Day in the life of
Advertising Manager – Paul Romancsak
As an in-house advertising manager, the typical day starts with a daily meeting with the whole Flipsnack marketing team, where each member talks about their main priorities for the day. This is followed or preceded by important choices such as picking between coffee and oolong tea. On a more serious note, the work responsibilities can vary from day to day.
Some of the most important daily responsibilities as an advertising manager are continuously monitoring, analyzing, and reporting. This is followed by optimizing the ad campaigns on various platforms. There is a lot of diversity in these tasks, from keyword research, refining, and tweaking for search campaigns to adding new creatives and audiences for video and display ads campaigns.
An important aspect, working as an advertising manager, is the collaboration with various departments such as the design/creative team for different visuals and videos used in ad campaigns, SEO & content team for research, and landing page creation. Sometimes there is collaboration even with dev/programming teams for tasks such as implementing conversions tracking codes that cannot be done solely with Google Tag Manager. So teamwork with other departments is crucial, especially while working in-house for a company.
Pros
Some of the biggest pros are that there are exciting challenges almost every week, considering how often there are changes within the ad platforms, such as the recent change Google made for the keywords match types, expanding the phrase match to include broad match modifier traffic or all the changes required by Facebook since the iOS 14 update. So you cannot really get bored as an advertising manager. Also, most of the time there is quite a lot of freedom in the work schedule so you can organize your work in the most efficient way, while respecting all the deadlines, of course.
Cons
A con could be the fact that as an advertising manager you get appreciated and renowned mostly just for the results, sometimes all the effort behind those results being less recognized.

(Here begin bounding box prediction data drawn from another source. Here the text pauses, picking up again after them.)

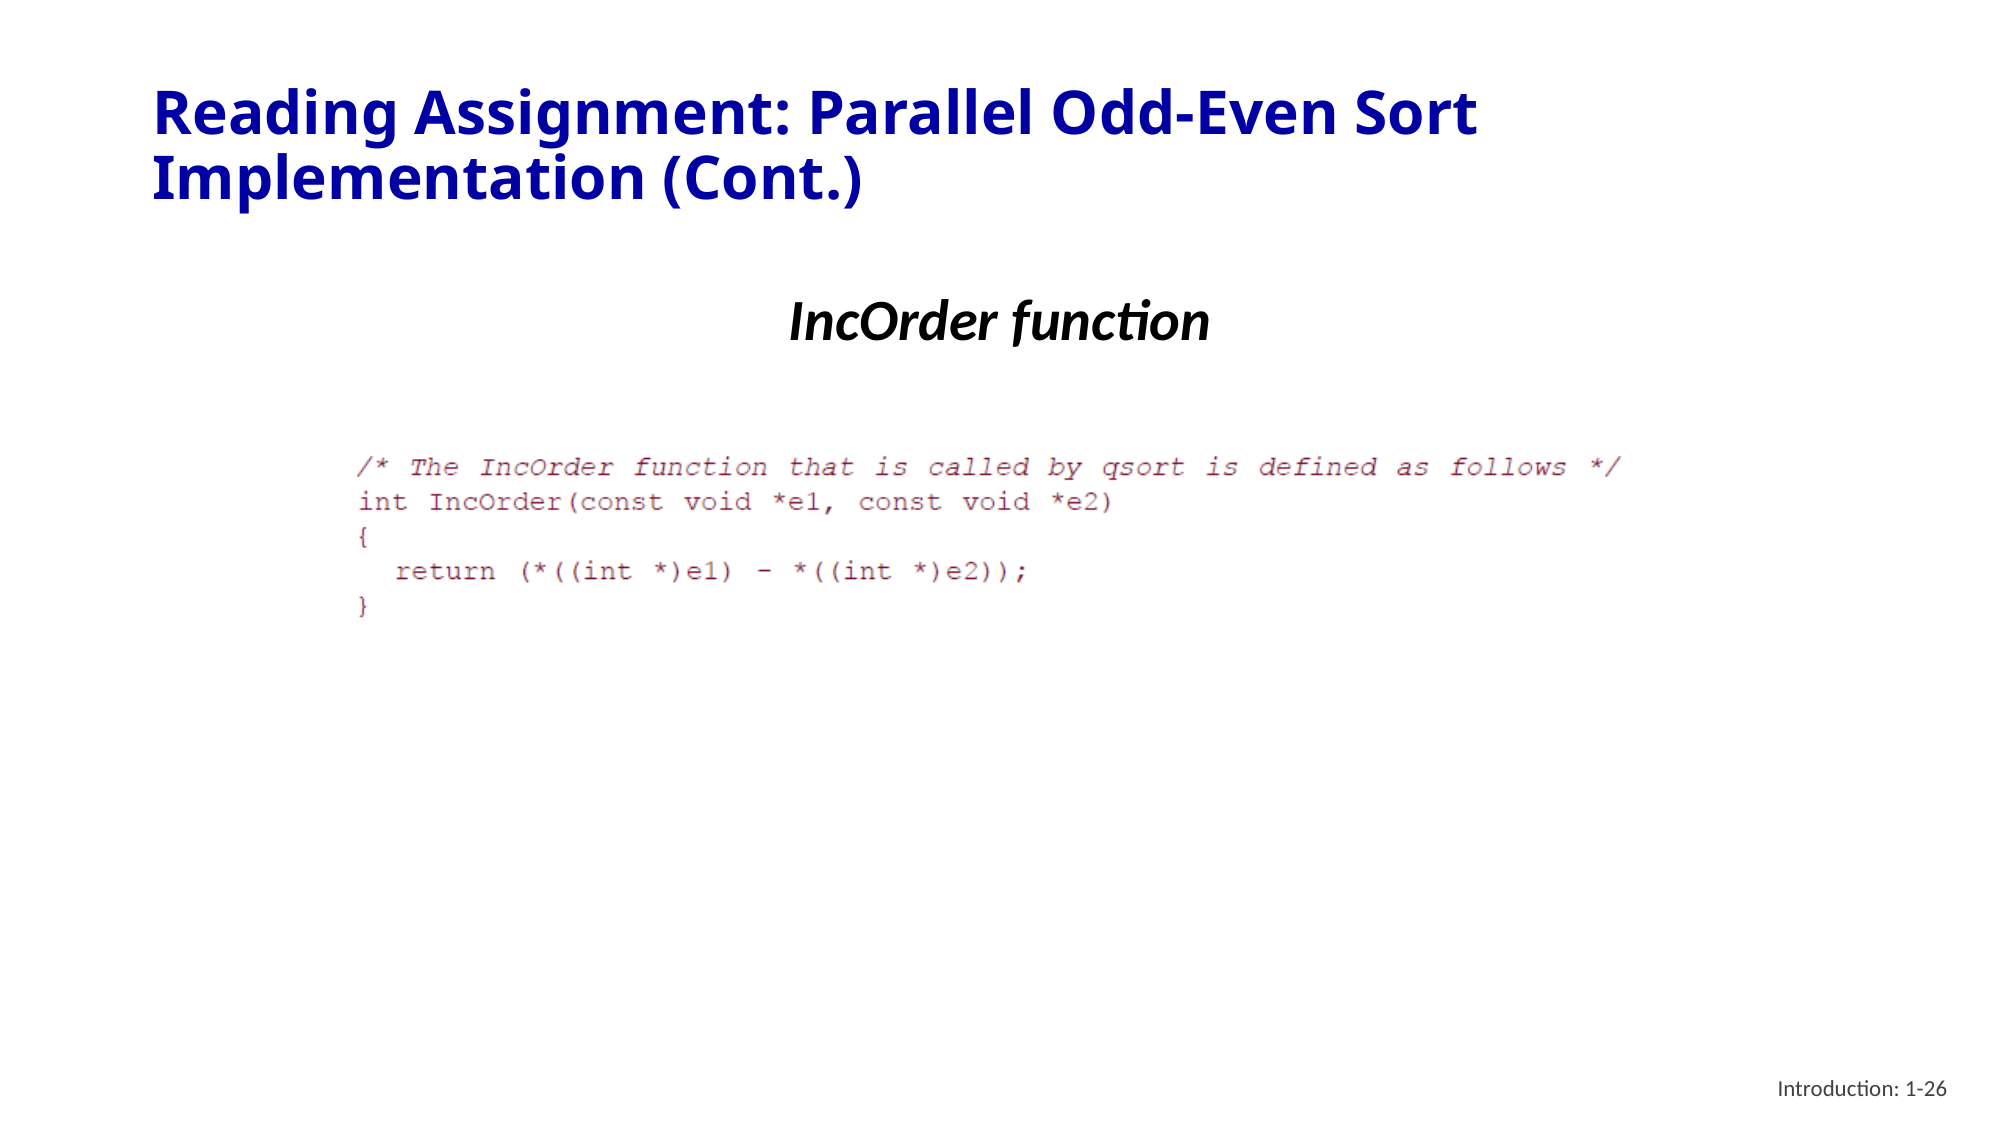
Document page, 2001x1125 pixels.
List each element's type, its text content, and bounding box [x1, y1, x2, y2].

picture [347, 447, 1653, 630]
slide_number Introduction: 1-26 [1512, 1056, 1963, 1117]
list IncOrder function [137, 282, 1863, 997]
title Reading Assignment: Parallel Odd-Even Sort Implementation (Cont.) [137, 74, 1863, 221]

Other than that, there are no apparent cons of working as an in-house advertising manager, but it is definitely a job for people who can stay focused for long periods of time, with an above-average attention span, as there may be some intense days with long working hours.
Advertising Managers
plan, direct, or coordinate advertising policies and programs or produce collateral materials, such as posters, contests, coupons, or giveaways, to create extra interest in the purchase of a product or service for a department, an entire organization, or on an account basis.